While studies in animals have previously found promising effects of probiotics on the brain and behaviour, human studies have yielded inconsistent results.
Capturing changes
So Johnson and Steenbergen used a combination of methods to capture how probiotics might influence the ability to regulate our emotions and affect our mood. These included psychological questionnaires, daily mood reports and computer tasks testing how people process emotions. The study was conducted in young, healthy adults using a multispecies probiotic (including Lactobacillus and Bifidobacterium), taken daily for a month.
This is the first study to implement daily mood monitoring to assess the effects of probiotics – and it revealed a clear signal that probiotics can improve negative mood compared to placebo.

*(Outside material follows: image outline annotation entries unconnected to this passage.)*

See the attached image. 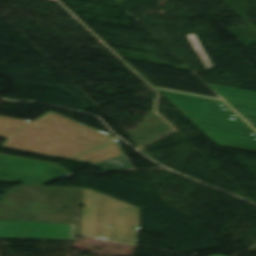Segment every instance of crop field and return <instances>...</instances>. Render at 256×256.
I'll use <instances>...</instances> for the list:
<instances>
[{"label":"crop field","instance_id":"8a807250","mask_svg":"<svg viewBox=\"0 0 256 256\" xmlns=\"http://www.w3.org/2000/svg\"><path fill=\"white\" fill-rule=\"evenodd\" d=\"M0 137V147L90 164L124 155L117 138L51 112L34 122L0 116Z\"/></svg>","mask_w":256,"mask_h":256},{"label":"crop field","instance_id":"ac0d7876","mask_svg":"<svg viewBox=\"0 0 256 256\" xmlns=\"http://www.w3.org/2000/svg\"><path fill=\"white\" fill-rule=\"evenodd\" d=\"M83 189L21 186L0 200V220L77 224Z\"/></svg>","mask_w":256,"mask_h":256},{"label":"crop field","instance_id":"34b2d1b8","mask_svg":"<svg viewBox=\"0 0 256 256\" xmlns=\"http://www.w3.org/2000/svg\"><path fill=\"white\" fill-rule=\"evenodd\" d=\"M158 91L210 140L256 148V133L223 101Z\"/></svg>","mask_w":256,"mask_h":256},{"label":"crop field","instance_id":"412701ff","mask_svg":"<svg viewBox=\"0 0 256 256\" xmlns=\"http://www.w3.org/2000/svg\"><path fill=\"white\" fill-rule=\"evenodd\" d=\"M69 175L57 165L0 155V178L43 186Z\"/></svg>","mask_w":256,"mask_h":256},{"label":"crop field","instance_id":"f4fd0767","mask_svg":"<svg viewBox=\"0 0 256 256\" xmlns=\"http://www.w3.org/2000/svg\"><path fill=\"white\" fill-rule=\"evenodd\" d=\"M76 225L0 221V238L74 240Z\"/></svg>","mask_w":256,"mask_h":256},{"label":"crop field","instance_id":"dd49c442","mask_svg":"<svg viewBox=\"0 0 256 256\" xmlns=\"http://www.w3.org/2000/svg\"><path fill=\"white\" fill-rule=\"evenodd\" d=\"M225 101L256 106V93L209 85ZM239 112V111H238ZM255 129L256 115L239 112Z\"/></svg>","mask_w":256,"mask_h":256},{"label":"crop field","instance_id":"e52e79f7","mask_svg":"<svg viewBox=\"0 0 256 256\" xmlns=\"http://www.w3.org/2000/svg\"><path fill=\"white\" fill-rule=\"evenodd\" d=\"M94 166L104 171L131 169L125 156L110 159Z\"/></svg>","mask_w":256,"mask_h":256},{"label":"crop field","instance_id":"d8731c3e","mask_svg":"<svg viewBox=\"0 0 256 256\" xmlns=\"http://www.w3.org/2000/svg\"><path fill=\"white\" fill-rule=\"evenodd\" d=\"M214 256H222V255H214Z\"/></svg>","mask_w":256,"mask_h":256}]
</instances>
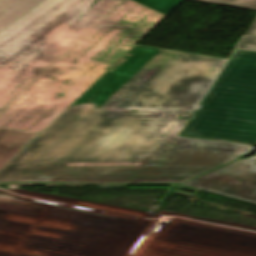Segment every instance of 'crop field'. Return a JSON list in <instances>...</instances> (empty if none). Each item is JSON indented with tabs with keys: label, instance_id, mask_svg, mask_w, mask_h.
Wrapping results in <instances>:
<instances>
[{
	"label": "crop field",
	"instance_id": "1",
	"mask_svg": "<svg viewBox=\"0 0 256 256\" xmlns=\"http://www.w3.org/2000/svg\"><path fill=\"white\" fill-rule=\"evenodd\" d=\"M225 59L135 45L1 172L0 183L177 184L253 147L178 137ZM142 109V112H130Z\"/></svg>",
	"mask_w": 256,
	"mask_h": 256
},
{
	"label": "crop field",
	"instance_id": "2",
	"mask_svg": "<svg viewBox=\"0 0 256 256\" xmlns=\"http://www.w3.org/2000/svg\"><path fill=\"white\" fill-rule=\"evenodd\" d=\"M165 16L131 0H44L0 32V128L40 134Z\"/></svg>",
	"mask_w": 256,
	"mask_h": 256
},
{
	"label": "crop field",
	"instance_id": "7",
	"mask_svg": "<svg viewBox=\"0 0 256 256\" xmlns=\"http://www.w3.org/2000/svg\"><path fill=\"white\" fill-rule=\"evenodd\" d=\"M167 16L183 0H133Z\"/></svg>",
	"mask_w": 256,
	"mask_h": 256
},
{
	"label": "crop field",
	"instance_id": "10",
	"mask_svg": "<svg viewBox=\"0 0 256 256\" xmlns=\"http://www.w3.org/2000/svg\"><path fill=\"white\" fill-rule=\"evenodd\" d=\"M246 35H254V36H256V19L252 23V25L249 28V30L247 31Z\"/></svg>",
	"mask_w": 256,
	"mask_h": 256
},
{
	"label": "crop field",
	"instance_id": "9",
	"mask_svg": "<svg viewBox=\"0 0 256 256\" xmlns=\"http://www.w3.org/2000/svg\"><path fill=\"white\" fill-rule=\"evenodd\" d=\"M237 49L256 52V38H243Z\"/></svg>",
	"mask_w": 256,
	"mask_h": 256
},
{
	"label": "crop field",
	"instance_id": "5",
	"mask_svg": "<svg viewBox=\"0 0 256 256\" xmlns=\"http://www.w3.org/2000/svg\"><path fill=\"white\" fill-rule=\"evenodd\" d=\"M37 135L0 129V170L16 157Z\"/></svg>",
	"mask_w": 256,
	"mask_h": 256
},
{
	"label": "crop field",
	"instance_id": "3",
	"mask_svg": "<svg viewBox=\"0 0 256 256\" xmlns=\"http://www.w3.org/2000/svg\"><path fill=\"white\" fill-rule=\"evenodd\" d=\"M183 135L256 143V53L234 52Z\"/></svg>",
	"mask_w": 256,
	"mask_h": 256
},
{
	"label": "crop field",
	"instance_id": "6",
	"mask_svg": "<svg viewBox=\"0 0 256 256\" xmlns=\"http://www.w3.org/2000/svg\"><path fill=\"white\" fill-rule=\"evenodd\" d=\"M42 0H0V31Z\"/></svg>",
	"mask_w": 256,
	"mask_h": 256
},
{
	"label": "crop field",
	"instance_id": "8",
	"mask_svg": "<svg viewBox=\"0 0 256 256\" xmlns=\"http://www.w3.org/2000/svg\"><path fill=\"white\" fill-rule=\"evenodd\" d=\"M193 1L256 10V0H193Z\"/></svg>",
	"mask_w": 256,
	"mask_h": 256
},
{
	"label": "crop field",
	"instance_id": "4",
	"mask_svg": "<svg viewBox=\"0 0 256 256\" xmlns=\"http://www.w3.org/2000/svg\"><path fill=\"white\" fill-rule=\"evenodd\" d=\"M183 185L256 204V156L235 161Z\"/></svg>",
	"mask_w": 256,
	"mask_h": 256
}]
</instances>
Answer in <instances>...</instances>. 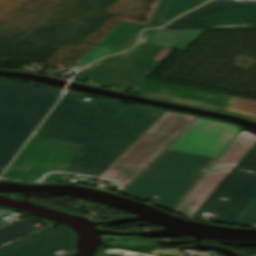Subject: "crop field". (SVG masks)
I'll list each match as a JSON object with an SVG mask.
<instances>
[{
	"mask_svg": "<svg viewBox=\"0 0 256 256\" xmlns=\"http://www.w3.org/2000/svg\"><path fill=\"white\" fill-rule=\"evenodd\" d=\"M63 173H51L41 181H59Z\"/></svg>",
	"mask_w": 256,
	"mask_h": 256,
	"instance_id": "crop-field-25",
	"label": "crop field"
},
{
	"mask_svg": "<svg viewBox=\"0 0 256 256\" xmlns=\"http://www.w3.org/2000/svg\"><path fill=\"white\" fill-rule=\"evenodd\" d=\"M162 49L163 47L146 44L120 56L106 59L77 77L124 91L128 87H135L140 95L225 111L256 120L255 115L227 108L236 97L144 79L159 64L151 59Z\"/></svg>",
	"mask_w": 256,
	"mask_h": 256,
	"instance_id": "crop-field-3",
	"label": "crop field"
},
{
	"mask_svg": "<svg viewBox=\"0 0 256 256\" xmlns=\"http://www.w3.org/2000/svg\"><path fill=\"white\" fill-rule=\"evenodd\" d=\"M204 28L247 27L232 11L202 21Z\"/></svg>",
	"mask_w": 256,
	"mask_h": 256,
	"instance_id": "crop-field-14",
	"label": "crop field"
},
{
	"mask_svg": "<svg viewBox=\"0 0 256 256\" xmlns=\"http://www.w3.org/2000/svg\"><path fill=\"white\" fill-rule=\"evenodd\" d=\"M241 131L233 125L198 118L121 192L174 210L210 165Z\"/></svg>",
	"mask_w": 256,
	"mask_h": 256,
	"instance_id": "crop-field-2",
	"label": "crop field"
},
{
	"mask_svg": "<svg viewBox=\"0 0 256 256\" xmlns=\"http://www.w3.org/2000/svg\"><path fill=\"white\" fill-rule=\"evenodd\" d=\"M39 219L40 218H36V217L22 218L12 224H9L1 228L0 229V247L37 230L35 227L31 226L30 224Z\"/></svg>",
	"mask_w": 256,
	"mask_h": 256,
	"instance_id": "crop-field-11",
	"label": "crop field"
},
{
	"mask_svg": "<svg viewBox=\"0 0 256 256\" xmlns=\"http://www.w3.org/2000/svg\"><path fill=\"white\" fill-rule=\"evenodd\" d=\"M171 51V49L164 48L153 60L161 62Z\"/></svg>",
	"mask_w": 256,
	"mask_h": 256,
	"instance_id": "crop-field-24",
	"label": "crop field"
},
{
	"mask_svg": "<svg viewBox=\"0 0 256 256\" xmlns=\"http://www.w3.org/2000/svg\"><path fill=\"white\" fill-rule=\"evenodd\" d=\"M42 236L49 244V246L53 249V251L57 249L74 251L72 247V235L67 229L63 228L62 226L50 230L42 234Z\"/></svg>",
	"mask_w": 256,
	"mask_h": 256,
	"instance_id": "crop-field-13",
	"label": "crop field"
},
{
	"mask_svg": "<svg viewBox=\"0 0 256 256\" xmlns=\"http://www.w3.org/2000/svg\"><path fill=\"white\" fill-rule=\"evenodd\" d=\"M61 92L0 79V174Z\"/></svg>",
	"mask_w": 256,
	"mask_h": 256,
	"instance_id": "crop-field-4",
	"label": "crop field"
},
{
	"mask_svg": "<svg viewBox=\"0 0 256 256\" xmlns=\"http://www.w3.org/2000/svg\"><path fill=\"white\" fill-rule=\"evenodd\" d=\"M198 10L202 13L205 19L227 12V10L224 9L222 5L216 0H213L210 3L203 5L202 7L198 8Z\"/></svg>",
	"mask_w": 256,
	"mask_h": 256,
	"instance_id": "crop-field-18",
	"label": "crop field"
},
{
	"mask_svg": "<svg viewBox=\"0 0 256 256\" xmlns=\"http://www.w3.org/2000/svg\"><path fill=\"white\" fill-rule=\"evenodd\" d=\"M158 251L165 254L174 255V256H186L184 253H180L181 250L166 249V250H155L154 252H158Z\"/></svg>",
	"mask_w": 256,
	"mask_h": 256,
	"instance_id": "crop-field-23",
	"label": "crop field"
},
{
	"mask_svg": "<svg viewBox=\"0 0 256 256\" xmlns=\"http://www.w3.org/2000/svg\"><path fill=\"white\" fill-rule=\"evenodd\" d=\"M36 235H38V234L35 233V234L30 235V236H28V237H26V238H23V239H21V240H18V241L14 242V243H12V244L6 246V247H3V248L0 249V252L3 251V250L8 249V248H10V247H12V246H14V245H17V244H19V243H21V242H23V241H26V240H28V239H30V238L36 236Z\"/></svg>",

Laura commented: “It is striking that by simply asking participants how they were feeling each day, we could detect the beneficial effects of probiotics on mood, but in contrast the standard psychological questionnaires that are common practice in the field were not sensitive enough to pick up these changes.”
Dissecting emotions
In recent decades, research in the psychological sciences has moved away from assessing subjective experience (i.e. how one is feeling) and favoured more objective measurements like questionnaires in an attempt to evaluate emotional states. “But by trying to dissect someone’s emotions into discrete categories e.g. stress, anger, anxiety and their depressive tendencies, we may be more likely to miss the bigger picture,” she added.
On a similar timescale as antidepressants, the researchers found it took about two weeks for probiotics to improve negative mood. But unlike antidepressants which tend to reduce both negative and positive mood, known as emotional blunting, their results showed that the probiotics only reduced negative mood, which could represent a possible benefit (though they should not be considered a substitute for antidepressants).
As Katerina explained: “Once we observed this drop in low mood, we were then keen to explore whether we could predict who would best respond to probiotics based on their psychological traits. We found that various traits, most notably people who tended to be more risk averse, were the ones whose mood benefited most from taking probiotics.”
Emotional cues
Their results also included some evidence that probiotics may affect the way the brain processes emotional cues as those given probiotics were slightly more accurate at recognising facial expressions.
The researchers note that there still remain unknowns surrounding precisely how they work and their long-term effects. Laura added: “Perhaps in the future probiotics could be used in a targeted way as an early intervention to reduce the chances of low mood progressing to mental health conditions such as depression, though more research would be needed to confirm such a use.”
Beyond the immediate field, Johnson and Steenbergen also hope their findings will spur others in mental health research to incorporate simple daily measures of how positive or negative their participants are feeling. As the authors conclude in their paper “In an attempt to delineate the complexity of the human brain and emotion… we cannot lose sight of asking the obvious. Sometimes the most simple questions can reveal the most meaningful answers.”